Hi all,
I defined a toy computation and scheduled it in TVM. I am having some difficulty in understanding how the lowered code that TVM produces corresponds to the schedule. I have reproduced both the Python and the lowered IR below.
Python code:
import tvm
from tvm import te
batch_size = 24
hidden_size = 256
length = 100
scan_state = te.placeholder((length, batch_size, hidden_size))
scan_init = te.placeholder((1, batch_size, hidden_size))
C = te.compute((length, batch_size, hidden_size), lambda t, b, i: scan_state[t - 1, b, i] * 4)
D = te.compute((length, batch_size, hidden_size), lambda t, b, i: C[t, b, i] + 7892)
scan_update = D
scan = tvm.te.scan(scan_init, scan_update, scan_state)
s = te.create_schedule([scan.op])
bx = te.thread_axis((0, batch_size), "blockIdx.x")
tx = te.thread_axis((0, hidden_size), "threadIdx.x")
s[scan].env_threads([bx])
xo, xi = s[C].split(s[C].op.axis[1], factor=24)
s[C].bind(xi, bx)
s[C].bind(s[C].op.axis[2], tx)
xo, xi = s[D].split(s[D].op.axis[1], factor=24)
s[D].bind(xi, bx)
s[D].bind(s[D].op.axis[2], tx)
print(tvm.lower(s, [scan_init, scan_state, scan_update, scan], simple_mode = True))
Lowered IR:
produce scan {
// attr [iter_var(blockIdx.x, range(min=0, ext=24), blockIdx.x)] thread_extent = 24
// attr [compute] storage_scope = "shared"

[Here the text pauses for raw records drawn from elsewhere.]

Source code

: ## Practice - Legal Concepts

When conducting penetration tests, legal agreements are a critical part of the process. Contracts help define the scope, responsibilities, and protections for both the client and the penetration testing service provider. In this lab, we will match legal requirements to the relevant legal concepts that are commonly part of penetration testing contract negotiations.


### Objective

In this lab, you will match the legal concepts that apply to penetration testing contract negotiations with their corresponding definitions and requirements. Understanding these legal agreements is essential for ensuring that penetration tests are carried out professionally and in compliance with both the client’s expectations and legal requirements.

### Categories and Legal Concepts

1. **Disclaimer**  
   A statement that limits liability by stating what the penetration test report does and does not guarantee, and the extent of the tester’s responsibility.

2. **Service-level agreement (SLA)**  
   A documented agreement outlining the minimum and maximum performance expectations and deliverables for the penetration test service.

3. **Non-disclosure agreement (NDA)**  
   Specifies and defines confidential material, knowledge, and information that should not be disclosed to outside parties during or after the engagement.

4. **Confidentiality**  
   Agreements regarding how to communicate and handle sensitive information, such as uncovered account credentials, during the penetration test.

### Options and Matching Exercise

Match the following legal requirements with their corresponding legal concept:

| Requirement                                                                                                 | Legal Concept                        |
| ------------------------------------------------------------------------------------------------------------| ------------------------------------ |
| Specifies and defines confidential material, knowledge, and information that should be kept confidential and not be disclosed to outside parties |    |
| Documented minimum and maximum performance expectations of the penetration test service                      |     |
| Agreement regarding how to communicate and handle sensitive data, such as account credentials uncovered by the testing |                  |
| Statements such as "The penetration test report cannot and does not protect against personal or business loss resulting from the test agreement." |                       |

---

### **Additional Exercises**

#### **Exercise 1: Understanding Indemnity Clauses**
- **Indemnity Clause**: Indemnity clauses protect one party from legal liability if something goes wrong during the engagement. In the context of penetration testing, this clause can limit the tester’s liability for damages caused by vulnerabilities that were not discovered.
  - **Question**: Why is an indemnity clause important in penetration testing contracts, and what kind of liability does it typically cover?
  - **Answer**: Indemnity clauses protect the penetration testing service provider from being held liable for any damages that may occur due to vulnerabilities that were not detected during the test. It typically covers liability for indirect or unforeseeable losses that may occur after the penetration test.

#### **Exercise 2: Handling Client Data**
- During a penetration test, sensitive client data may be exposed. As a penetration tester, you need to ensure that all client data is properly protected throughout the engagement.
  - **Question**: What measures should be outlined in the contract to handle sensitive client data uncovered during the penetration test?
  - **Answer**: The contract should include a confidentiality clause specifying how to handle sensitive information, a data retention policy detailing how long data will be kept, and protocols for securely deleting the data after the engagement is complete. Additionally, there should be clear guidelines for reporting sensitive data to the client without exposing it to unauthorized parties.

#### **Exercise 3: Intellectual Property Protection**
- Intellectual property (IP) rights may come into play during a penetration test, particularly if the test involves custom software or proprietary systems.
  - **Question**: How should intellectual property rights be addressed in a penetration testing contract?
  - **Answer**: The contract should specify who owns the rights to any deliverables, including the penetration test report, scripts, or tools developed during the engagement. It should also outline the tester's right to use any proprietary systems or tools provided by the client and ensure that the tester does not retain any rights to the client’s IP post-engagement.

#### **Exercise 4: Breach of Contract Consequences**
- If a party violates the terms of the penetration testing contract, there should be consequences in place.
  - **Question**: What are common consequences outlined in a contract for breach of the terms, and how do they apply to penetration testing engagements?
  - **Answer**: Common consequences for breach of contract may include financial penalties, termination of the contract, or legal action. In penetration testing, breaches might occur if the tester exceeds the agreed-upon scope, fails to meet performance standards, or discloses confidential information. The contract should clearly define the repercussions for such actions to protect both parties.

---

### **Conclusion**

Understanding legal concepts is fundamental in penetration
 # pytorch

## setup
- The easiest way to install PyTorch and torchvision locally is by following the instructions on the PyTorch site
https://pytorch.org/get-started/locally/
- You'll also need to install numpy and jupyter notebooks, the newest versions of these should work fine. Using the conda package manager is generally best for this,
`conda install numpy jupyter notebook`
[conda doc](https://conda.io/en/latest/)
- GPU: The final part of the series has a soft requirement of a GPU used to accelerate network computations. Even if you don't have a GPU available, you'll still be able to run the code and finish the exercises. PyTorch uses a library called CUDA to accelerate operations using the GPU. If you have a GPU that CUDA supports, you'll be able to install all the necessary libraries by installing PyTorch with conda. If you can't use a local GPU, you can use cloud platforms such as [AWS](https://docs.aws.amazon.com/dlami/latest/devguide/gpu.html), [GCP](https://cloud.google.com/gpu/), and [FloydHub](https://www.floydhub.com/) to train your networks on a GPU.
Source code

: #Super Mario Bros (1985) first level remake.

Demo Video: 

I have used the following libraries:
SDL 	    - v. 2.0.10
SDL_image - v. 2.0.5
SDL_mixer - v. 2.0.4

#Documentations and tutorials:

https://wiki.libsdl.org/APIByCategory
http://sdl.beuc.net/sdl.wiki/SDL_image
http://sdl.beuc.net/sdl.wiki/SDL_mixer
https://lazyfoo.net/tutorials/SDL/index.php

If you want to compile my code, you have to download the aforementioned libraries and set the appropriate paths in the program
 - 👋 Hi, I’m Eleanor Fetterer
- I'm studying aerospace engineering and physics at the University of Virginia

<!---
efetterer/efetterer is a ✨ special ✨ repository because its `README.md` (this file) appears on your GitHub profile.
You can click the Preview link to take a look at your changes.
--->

allocate compute[float32 * 256]
for (scan.idx, 0, 99) {
produce compute {
// attr [iter_var(threadIdx.x, range(min=0, ext=256), threadIdx.x)] thread_extent = 256
if (likely((blockIdx.x < 1))) {
if (likely((blockIdx.x < 12))) {
compute[((blockIdx.x*256) + threadIdx.x)] = (scan[(((scan.idx*6144) + (blockIdx.x*512)) + threadIdx.x)]*4f)
}
}
}
// attr [iter_var(threadIdx.x, range(min=0, ext=256), threadIdx.x)] thread_extent = 256
scan[((((scan.idx*6144) + (blockIdx.x*256)) + threadIdx.x) + 6144)] = (compute[threadIdx.x] + 7892f)
}
}
Specifically I do not understand the predicates (blockIdx.x < 1
and blockIdx.x < 12
) in the computation on the first compute op.